*DIRECTIONS FOR THIS TASK:*
Copy word for word the passage of the letter about Prof. Posner from "I’ve always found" up to and including "of these responses?".

*SELECTED EXCERPT:*
::::

Thanks for your e-mail.

In response to my criticism of Prof. Eric Posner [2] for not putting his money where his mouth is when he asserts the widespread existence of monopsony power in labor markets, you write:

I’ve always found this [response] to be underwhelming. Even if someone accepted the validity of the economic way of thinking, couldn’t someone say using that way of thinking “I agree with you that billions could be made if I invested in this area. However, I’m not interested in doing so and would rather continue in academic research because it makes me happy” or “I find it morally objectionable to invest funds in this particular area, so there is no benefit that can accrue to me by investing in this area” or “I find the benefits to continuing in academic research to be greater than investing in that area to make billions of dollars” or any other variation of these responses?

Of course someone such as Prof. Posner can legitimately wish to remain in academia rather than put his money and sweat on the line in business. I myself am a thoroughgoing academic, as excessively risk-averse as I am utterly unskilled in practical affairs, and as fond of issuing idle philosophical speculations as I am allergic to exposing my body and brain to the grind of commercial enterprise.

What Prof. Posner can not legitimately do, however, is to use his assertion about the alleged availability in the real world of yet-to-be-seized profit opportunities to justify government forcing other people to behave as if his assertion is true. If he’s unwilling – for whatever reason – to put his money where his mouth is, he has no business calling on government to put our money where his mouth is. And were government to intervene as Prof. Posner advises, it would indeed be putting our money where his mouth is.

::::

*DATA ENTRIES:*
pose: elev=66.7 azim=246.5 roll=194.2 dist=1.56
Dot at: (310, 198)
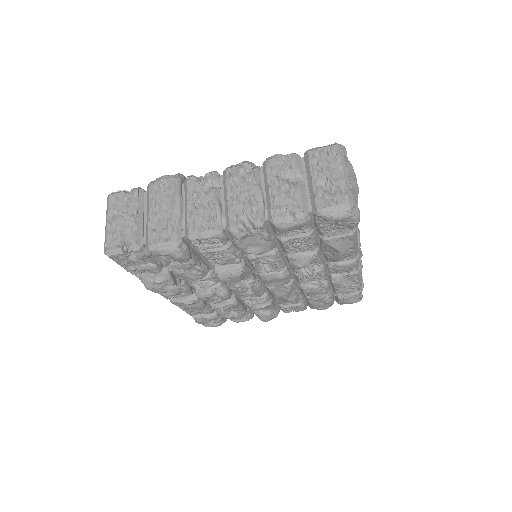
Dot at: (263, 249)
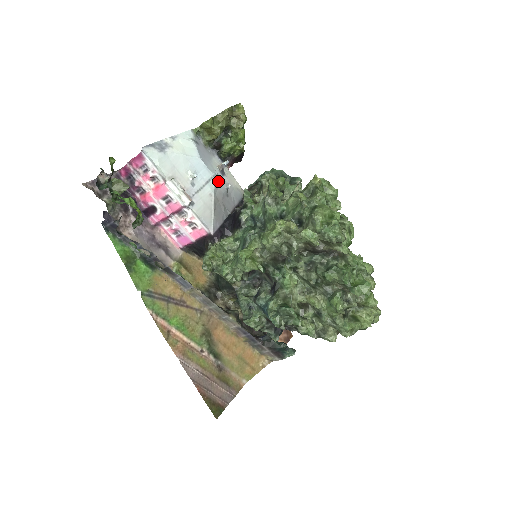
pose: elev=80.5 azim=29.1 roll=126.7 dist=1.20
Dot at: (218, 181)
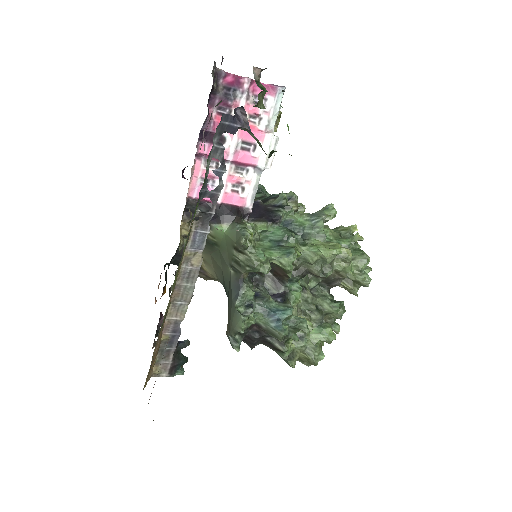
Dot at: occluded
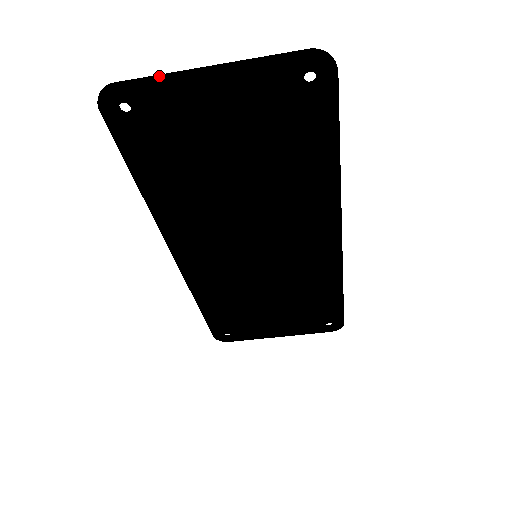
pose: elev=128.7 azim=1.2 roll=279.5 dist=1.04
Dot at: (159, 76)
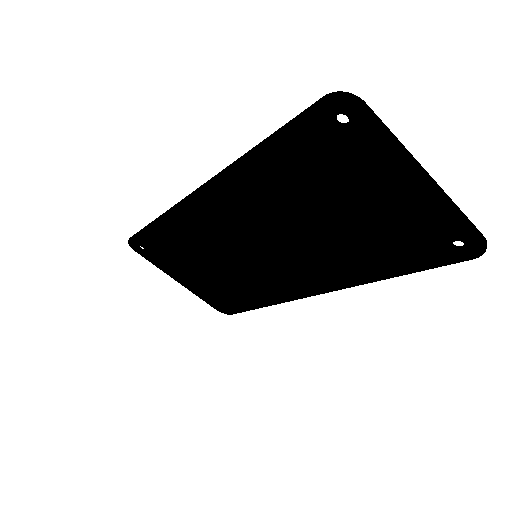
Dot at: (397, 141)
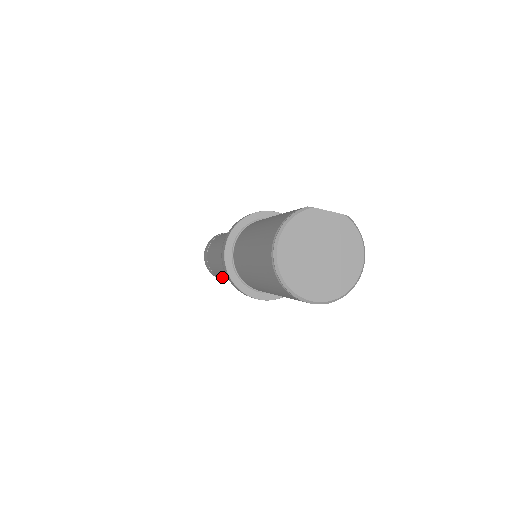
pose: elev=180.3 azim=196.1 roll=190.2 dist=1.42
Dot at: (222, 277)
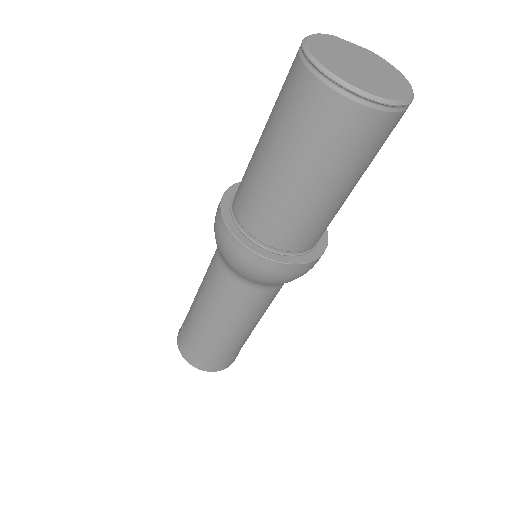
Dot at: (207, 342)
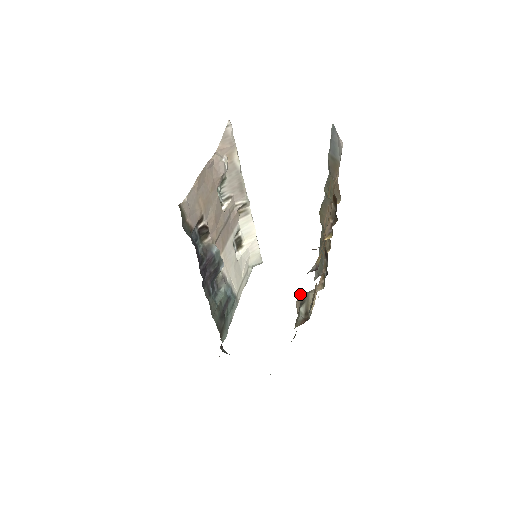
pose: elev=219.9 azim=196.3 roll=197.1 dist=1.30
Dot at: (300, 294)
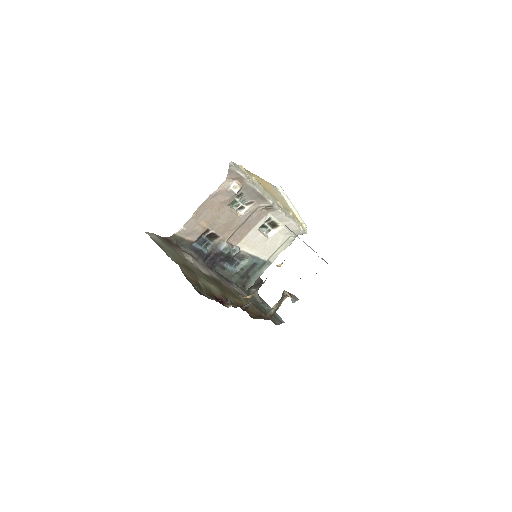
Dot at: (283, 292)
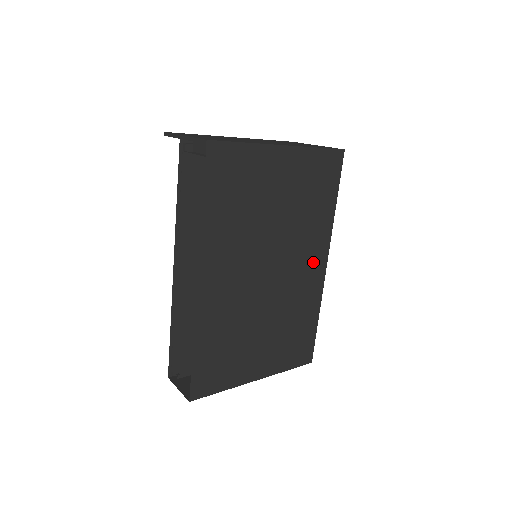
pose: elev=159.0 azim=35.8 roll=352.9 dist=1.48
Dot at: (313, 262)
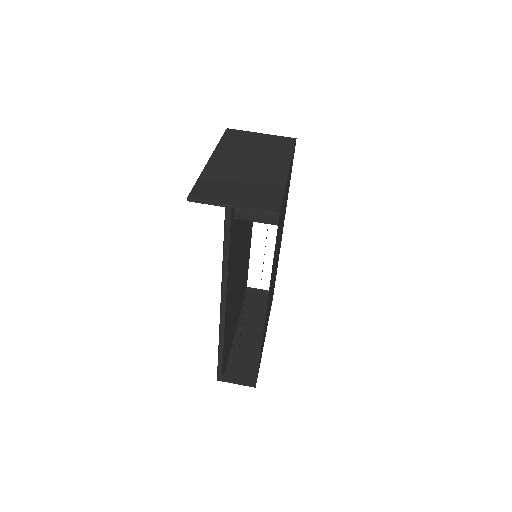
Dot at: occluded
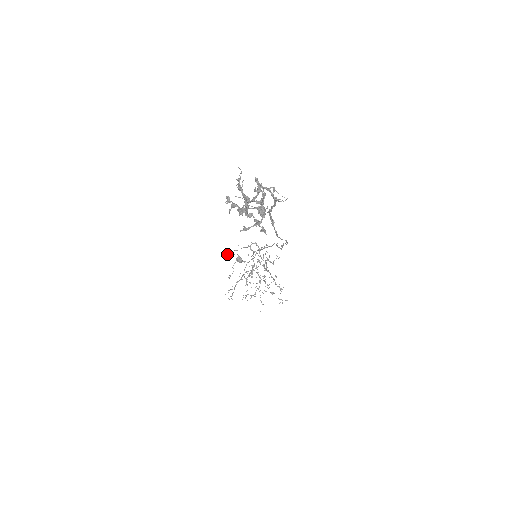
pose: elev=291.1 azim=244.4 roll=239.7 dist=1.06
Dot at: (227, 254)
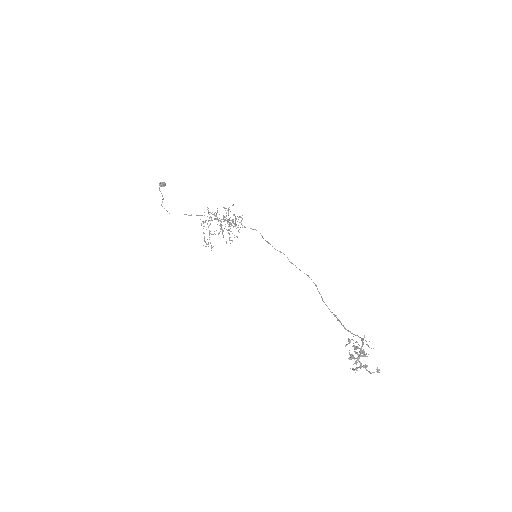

::::

*OUTPUT FOR THIS EXERCISE:*
I’ve always found this [response] to be underwhelming. Even if someone accepted the validity of the economic way of thinking, couldn’t someone say using that way of thinking “I agree with you that billions could be made if I invested in this area. However, I’m not interested in doing so and would rather continue in academic research because it makes me happy” or “I find it morally objectionable to invest funds in this particular area, so there is no benefit that can accrue to me by investing in this area” or “I find the benefits to continuing in academic research to be greater than investing in that area to make billions of dollars” or any other variation of these responses?